Carl Icahn is one of the most notable investors in the United States and, likely, in history. His views are so widely known and respected that the "Icahn lift" was termed to describe the rise in stock prices that typically occurs once the billionaire begins to invest in a failing company, based solely on the confidence that Icahn has made a good bet. And so, when Barrons and Bloomberg both reported that the investment titan had reported losses of more than 20% from his $6 billion hedge fund in 2016, many analysts' ears perked up. Considering Icahn's status, what could this mean for the investing world as a whole?
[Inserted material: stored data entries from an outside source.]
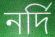
নর্দি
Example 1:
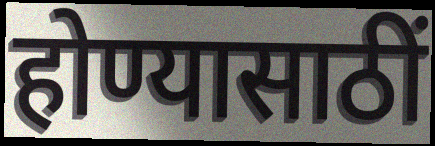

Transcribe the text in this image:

होण्यासाठीं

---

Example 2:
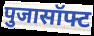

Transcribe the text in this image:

पुजासॉफ्ट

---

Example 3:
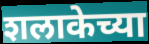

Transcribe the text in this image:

शलाकेच्या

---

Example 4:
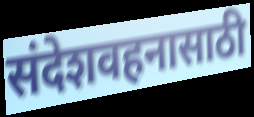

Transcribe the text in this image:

Second Straight Year of Dismal Returns

2016 was in fact the second year in a row in which Icahn's fund posted astonishing losses. 2016's loss of 20.6% topped the decline of 18% that he saw in 2015, according to information available from a regulatory filing and pertaining to Icahn Enterprises. What could have caused the losses?

One possible reason is the broader climate for hedge funds. 2016 saw criticism of the hedge fund model come to a climactic high point, as investors across many areas decided to pull assets from many funds in search of safer investment waters elsewhere. These disgruntled investors tend to see hedge funds as stuck in an old mode of business, including high fees and maintenance responsibilities. These may have once been worth the trade off in exchange for excellent returns, but with returns across the industry slipping, many feel that they are no longer a good investment.
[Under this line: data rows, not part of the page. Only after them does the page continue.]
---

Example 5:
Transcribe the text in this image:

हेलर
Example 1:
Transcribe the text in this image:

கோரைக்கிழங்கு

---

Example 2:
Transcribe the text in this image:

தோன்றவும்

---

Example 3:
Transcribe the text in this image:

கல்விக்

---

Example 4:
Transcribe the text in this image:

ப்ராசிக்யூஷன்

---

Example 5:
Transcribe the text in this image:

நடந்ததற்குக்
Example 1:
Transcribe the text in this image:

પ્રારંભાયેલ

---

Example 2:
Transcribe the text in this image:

Bearish Stance May Have Hurt

Icahn may also have been troubled by his persistent bearish position, with his fund maintaining a major short position in U.S. equities even as the S&P 500 climbed by 10%. Icahn's determination to remain fixed in that position is admirable: his fund had a net short position totaling 138% for the third quarter of 2016.

Icahn, who was one of the major supporters of Donald Trump among Wall Street elite, interestingly was unable to make impressive gains off of the market rally that occurred in the period immediately following the election. Although he did say that his fund purchased a sizable amount of stock on the night of the election, it seems likely that these moves may have been primarily to reduce his net short position. In the end, the fund lost approximately 8% in the fourth quarter, compounding losses of 12.7% for the first three-quarters of the year.

Could Icahn's losses mean the end for the hedge fund industry? Possibly, but there are nonetheless other investors looking for new ways of securing comparable returns to the hedge fund days gone by. Icahn may have to revitalize his thinking in order to remain in the top, though.